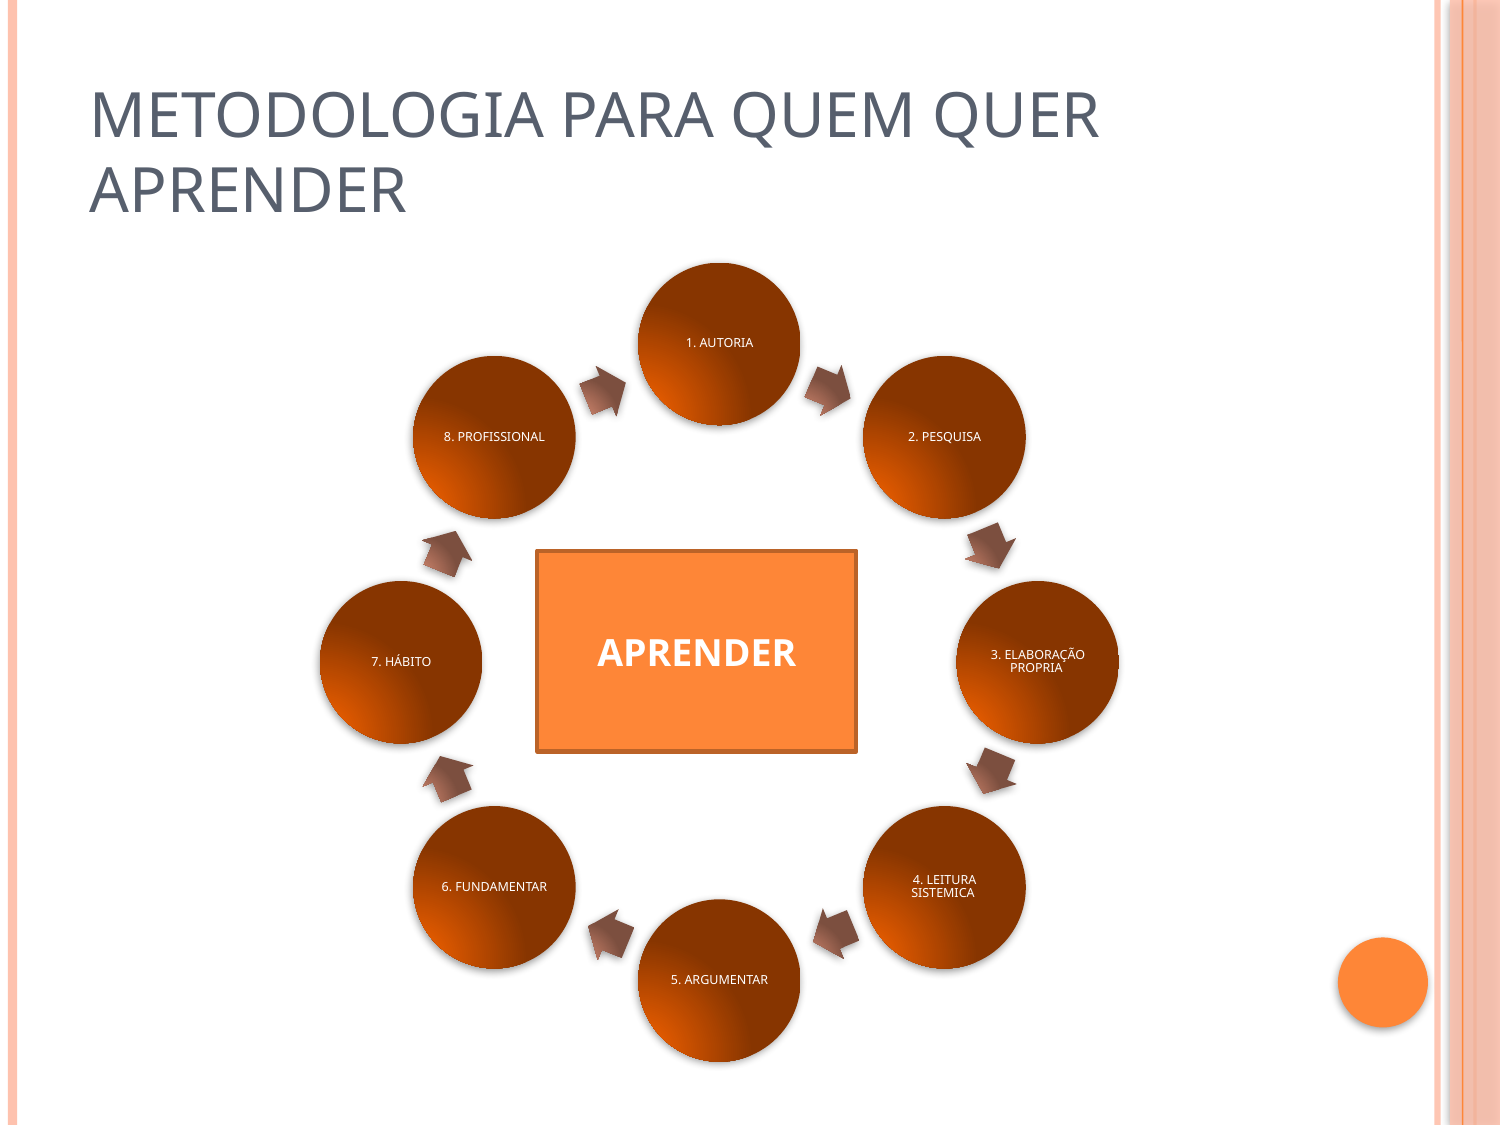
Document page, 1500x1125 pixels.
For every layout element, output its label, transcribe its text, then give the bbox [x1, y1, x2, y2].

title METODOLOGIA PARA QUEM QUER APRENDER [75, 45, 1300, 233]
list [74, 261, 1365, 1063]
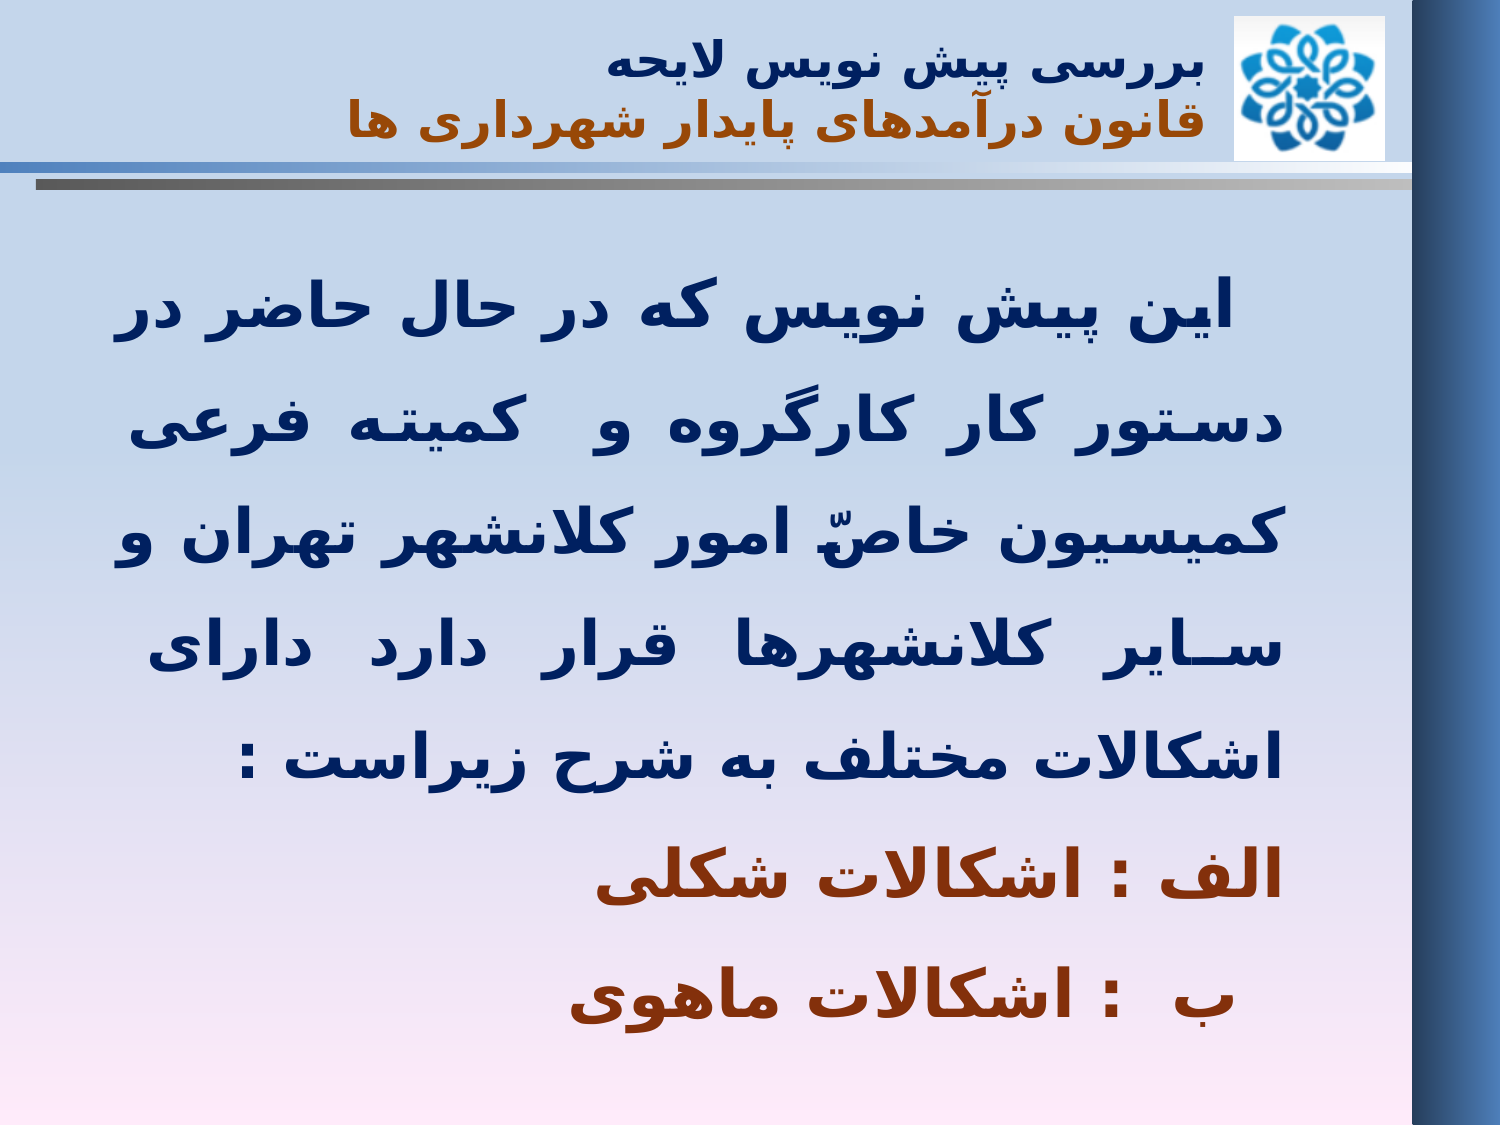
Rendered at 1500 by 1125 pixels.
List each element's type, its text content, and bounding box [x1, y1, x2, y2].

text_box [1412, 0, 1500, 1125]
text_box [0, 16, 1385, 162]
text_box این پیش نویس که در حال حاضر در دستور کار کارگروه و کمیته فرعی کمیسیون خاصّ امور کلانشهر تهران و سایر کلانشهرها قرار دارد دارای اشکالات مختلف به شرح زیراست : الف : اشکالات شکلی ب : اشکالات ماهوی [100, 213, 1301, 1038]
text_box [0, 162, 1407, 190]
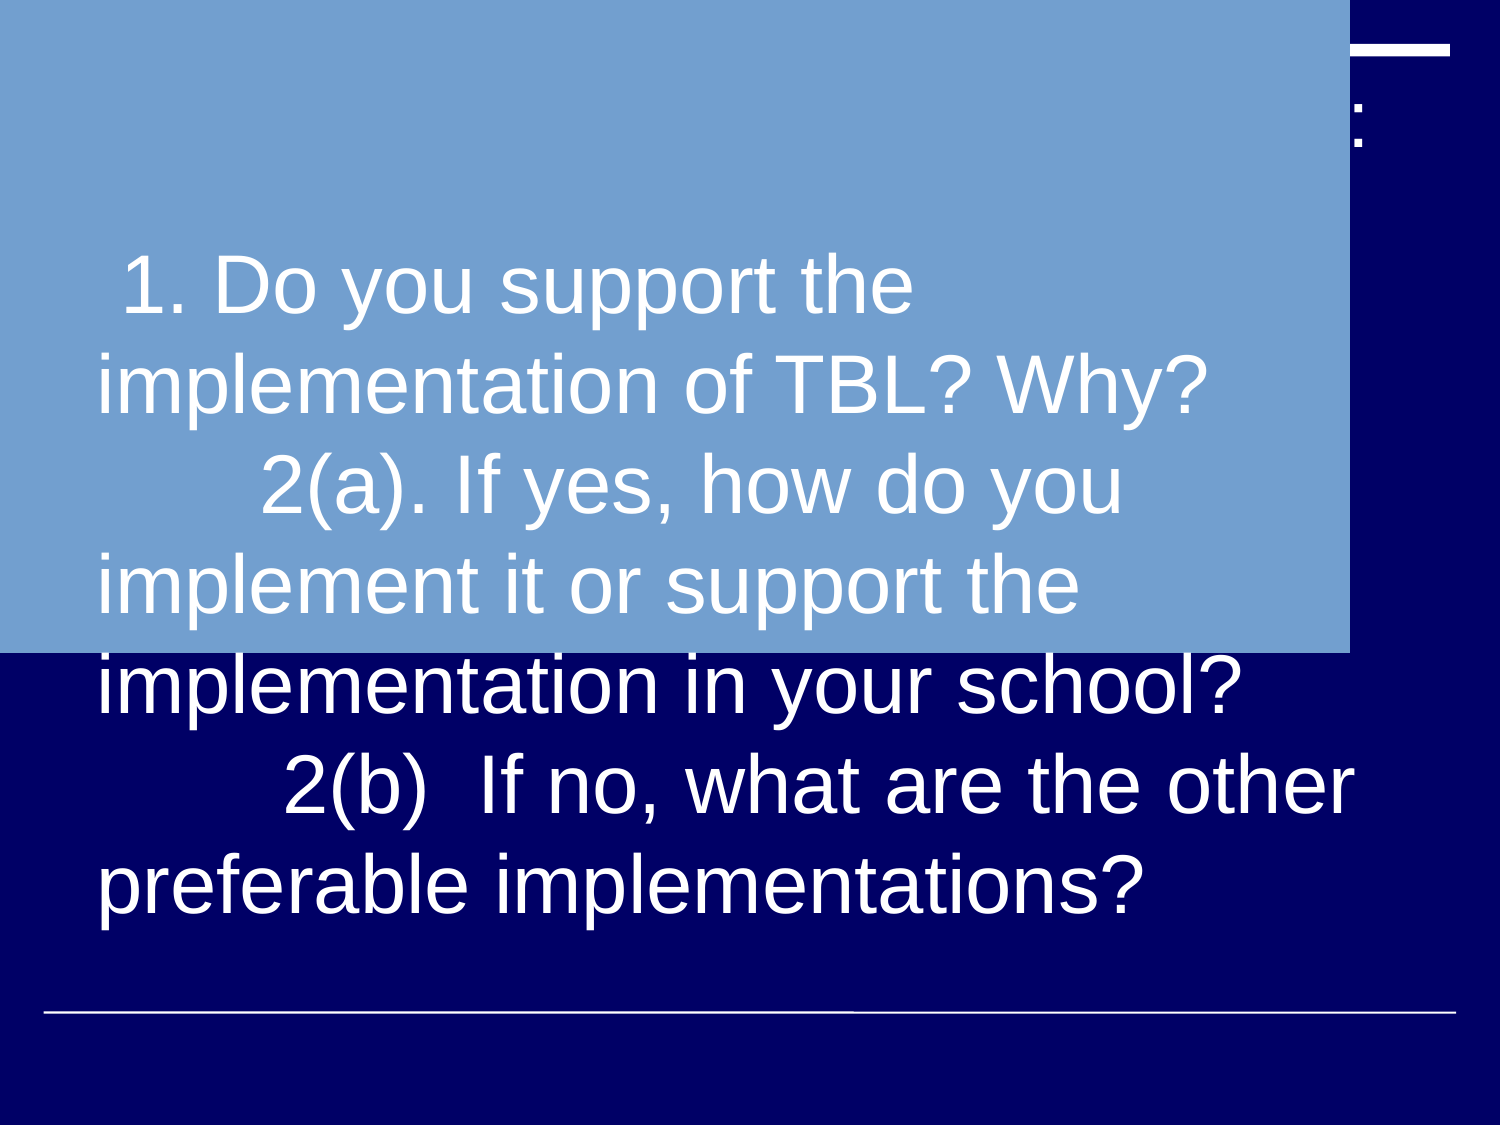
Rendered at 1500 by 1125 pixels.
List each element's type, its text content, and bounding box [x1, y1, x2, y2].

title From the perspective of schools: [1350, 70, 1477, 259]
text_box 1. Do you support the implementation of TBL? Why? 2(a). If yes, how do you implement it or support the implementation in your school? 2(b) If no, what are the other preferable implementations? [81, 222, 1418, 938]
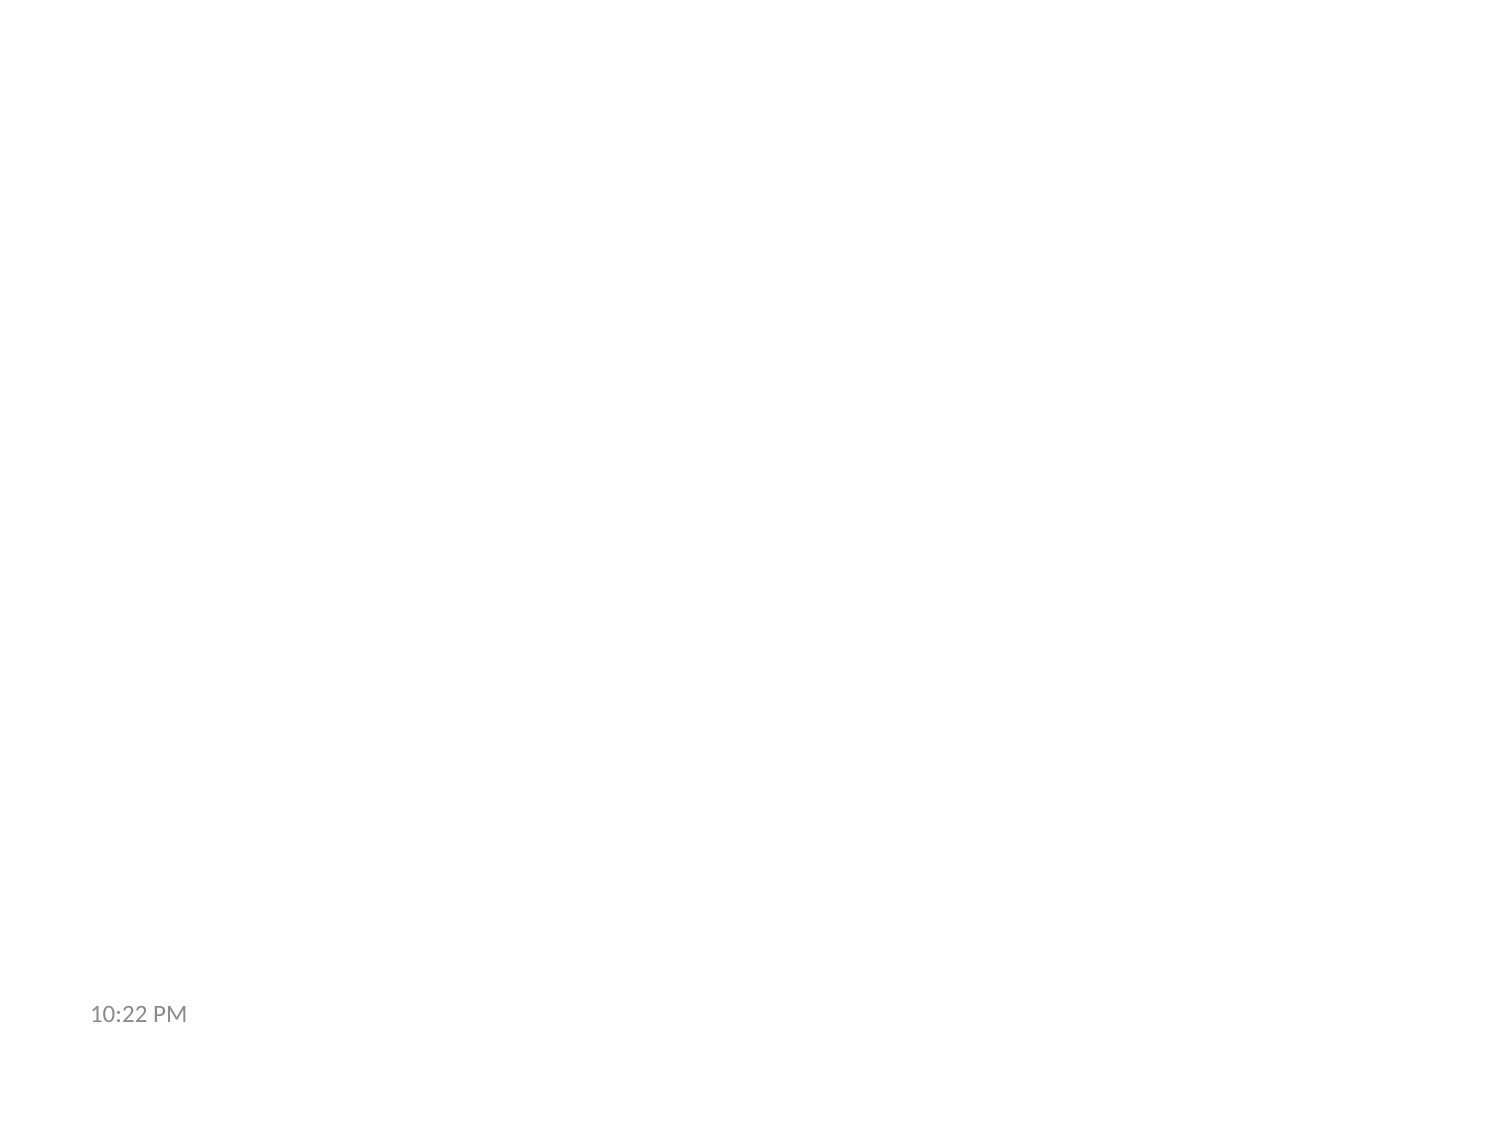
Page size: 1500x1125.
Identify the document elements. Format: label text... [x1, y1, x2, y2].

text_box 3:35 PM [75, 982, 425, 1043]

■ ■ ■ ■

## Instructions to follow
Without including any picture, reproduce the material above word for word.

## Output of the task
Document page, 1500x1125 pixels.
For every layout element, output its label, transcribe its text, then give the bbox [x1, y1, x2, y2].

title METODOLOGIA PARA QUEM QUER APRENDER [75, 45, 1300, 233]
list [74, 261, 1365, 1063]
Rendered at 1500 by 1125 pixels.
List each element's type, its text content, and bounding box [x1, y1, x2, y2].

text_box [1412, 0, 1500, 1125]
text_box [0, 16, 1385, 162]
text_box این پیش نویس که در حال حاضر در دستور کار کارگروه و کمیته فرعی کمیسیون خاصّ امور کلانشهر تهران و سایر کلانشهرها قرار دارد دارای اشکالات مختلف به شرح زیراست : الف : اشکالات شکلی ب : اشکالات ماهوی [100, 213, 1301, 1038]
text_box [0, 162, 1407, 190]
Rendered at 1500 by 1125 pixels.
List each element's type, its text content, and bounding box [x1, y1, x2, y2].

title From the perspective of schools: [1350, 70, 1477, 259]
text_box 1. Do you support the implementation of TBL? Why? 2(a). If yes, how do you implement it or support the implementation in your school? 2(b) If no, what are the other preferable implementations? [81, 222, 1418, 938]
Page size: 1500x1125.
Identify the document elements. Format: label text... [x1, y1, x2, y2].

text_box 3:35 PM [75, 982, 425, 1043]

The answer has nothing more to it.